Australian War Memorial, Embarkation, Honour and Nominal Rolls, http://www.awm.gov.au/
Bean, C 1936, Official history of Australia in the war of 1914 -18 Vol. I, 5th edn, Angus and Robertson, Sydney
Belford W, c. 2009 (c.1939), Legs Eleven: Being the story of the 11th Battalion AIF in the Great War, The Naval and Military Press, Uckford, & The Imperial War Museum, London
Gill, I 2003, Fremantle to France: 11th Battalion A.I.F. 1914-1919, Perth
Hurst, J 2005, Game to the Last: The 11th Australian infantry battalion at Gallipoli, Oxford University Press, South Melbourne
National Archives of Australia: Australian Imperial Force, Base Records Office; B2455, Otto John Siefken’s First Australian Imperial Force personnel dossier, 1914-1920; SIEFKEN O J, 1914-1920
Olson, W 2006, Gallipoli: the Western Australian story, University of Western Australia Press, Crawley
A photograph of Siefken’s grave in the Protestant Cemetery, Gerdauen, sent to his parents in 1923 after the war by AIF London Headquarters. The cost of the cross, flowers, grave and probably this photograph were met by Siefken’s fellow prisoners of war.
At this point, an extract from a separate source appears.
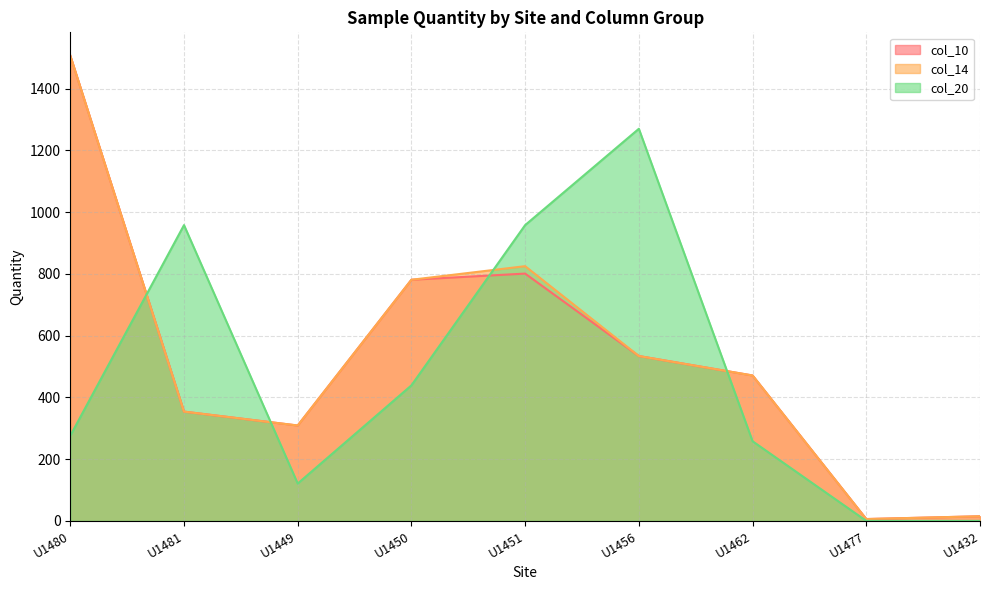

Count the number of categories in the chart.

9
Courtesy Don and Geoff Guy
Comments
Anonymous
Dear Siefken, It must have been hard for you and everyone else with you. If I were you, I would be very scared. From Zoe.
Anonymous
What a honour it was to read your story. Especially reading that you lived in MAYLANDS. Where I live today with my family. THANK YOU for the life we have today.
Anonymous
Thank you. To give of yourself for so many to live in peace. You have blessed all who call Australia home.
Anonymous
You not only served in the war for your country, you served for me, an Australian citizen, 100 years later. I will never forget your bravery.
Anonymous
Hi Otto, it was cool looking at the information about you. I think you are interesting. All the best, Charlotte.
Anonymous
My great uncle, I admire you for your part in the war effort. Thank you for your enormous sacrifice. Mari.
SUE TODD
THANK YOU FOR YOUR ULTIMATE SACRIFICE WHICH HAS ENABLED US TO LIVE AS WE DO. REST IN PEACE FROM MYSELF AND MY FOUR GRANDCHILDREN. XX
Anonymous
I FOLLOWED YOUR JOURNEY WITH GREAT INTEREST. REST IN PEACE. THANK YOU. SORRY YOU PAID THE ULTIMATE PRICE FROM MYSELF AND MY GRANDCHILDREN.
Jacinta Villani
Thank you for serving our country. It was a very interesting story. ~ Jacinta Villani.
Anonymous
Your legacy and your loved ones shall be honoured in your memory. You have great bravery, more than I could ever have.
Geoff and Don Guy
It was a pleasure to share Otto's history in the Australian Army during WWI. To us he was a hero.
Anonymous
Thank you for making the ultimate sacrifice for the freedom we enjoy today. You are a hero.
Anonymous
I am sorry because your death was too soon.